◆ **Записанные данные**:
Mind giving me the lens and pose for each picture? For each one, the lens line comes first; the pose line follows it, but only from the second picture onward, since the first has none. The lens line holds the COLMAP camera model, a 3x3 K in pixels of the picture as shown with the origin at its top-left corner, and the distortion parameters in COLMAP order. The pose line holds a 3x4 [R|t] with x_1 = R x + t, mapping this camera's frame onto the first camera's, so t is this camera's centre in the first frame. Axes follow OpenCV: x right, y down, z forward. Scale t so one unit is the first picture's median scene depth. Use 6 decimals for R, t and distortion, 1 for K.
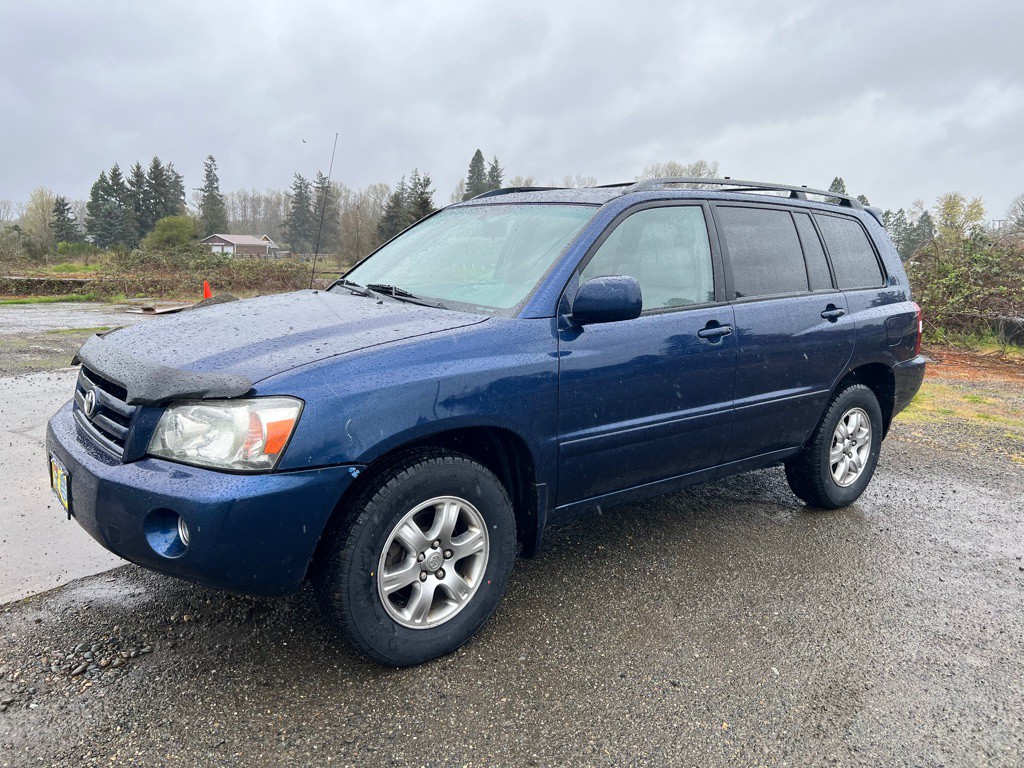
lens RADIAL K [[766.1, 0, 509.2], [0, 766.1, 382.1], [0, 0, 1]] dist [0.050139, -0.063079]
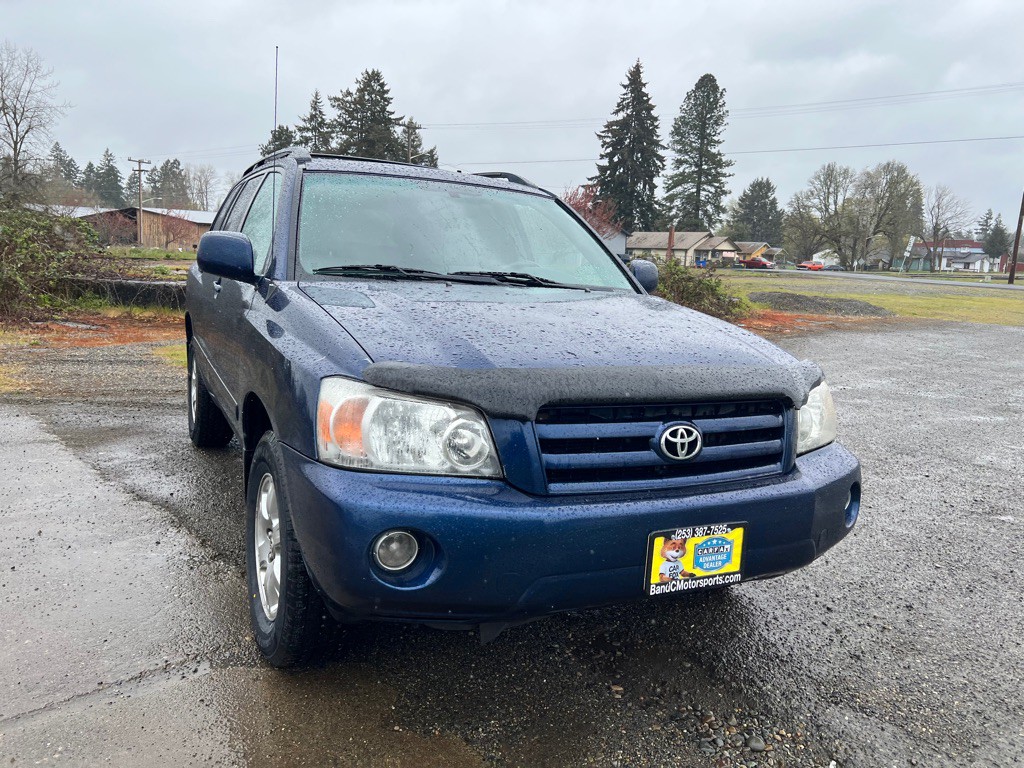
lens RADIAL K [[765.5, 0, 521.7], [0, 765.5, 388.0], [0, 0, 1]] dist [0.048461, -0.055125]
pose [[0.208034, -0.175658, 0.962219, -1.008067], [0.115880, 0.981240, 0.154077, -0.124793], [-0.971233, 0.079449, 0.224486, 0.766164]]
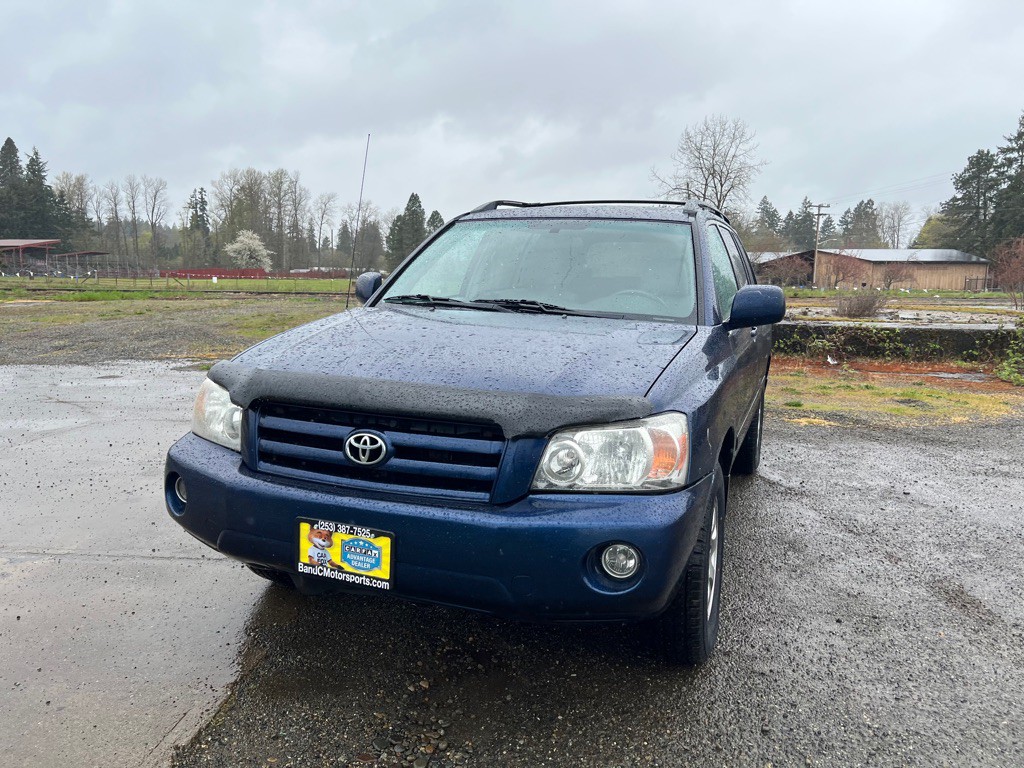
lens RADIAL K [[765.5, 0, 521.7], [0, 765.5, 388.0], [0, 0, 1]] dist [0.048461, -0.055125]
pose [[0.859708, -0.082288, 0.504113, -0.632377], [0.084289, 0.996262, 0.018876, -0.031173], [-0.503783, 0.026263, 0.863431, 0.156523]]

◆ **Как выполнить**: Соберите из данных выше все строки, где есть слово «pose», и перепишите их. Регистр букв учитывается.

◆ **Ответ**:
Mind giving me the lens and pose for each picture? For each one, the lens line comes first; the pose line follows it, but only from the second picture onward, since the first has none. The lens line holds the COLMAP camera model, a 3x3 K in pixels of the picture as shown with the origin at its top-left corner, and the distortion parameters in COLMAP order. The pose line holds a 3x4 [R|t] with x_1 = R x + t, mapping this camera's frame onto the first camera's, so t is this camera's centre in the first frame. Axes follow OpenCV: x right, y down, z forward. Scale t so one unit is the first picture's median scene depth. Use 6 decimals for R, t and distortion, 1 for K.
pose [[0.208034, -0.175658, 0.962219, -1.008067], [0.115880, 0.981240, 0.154077, -0.124793], [-0.971233, 0.079449, 0.224486, 0.766164]]
pose [[0.859708, -0.082288, 0.504113, -0.632377], [0.084289, 0.996262, 0.018876, -0.031173], [-0.503783, 0.026263, 0.863431, 0.156523]]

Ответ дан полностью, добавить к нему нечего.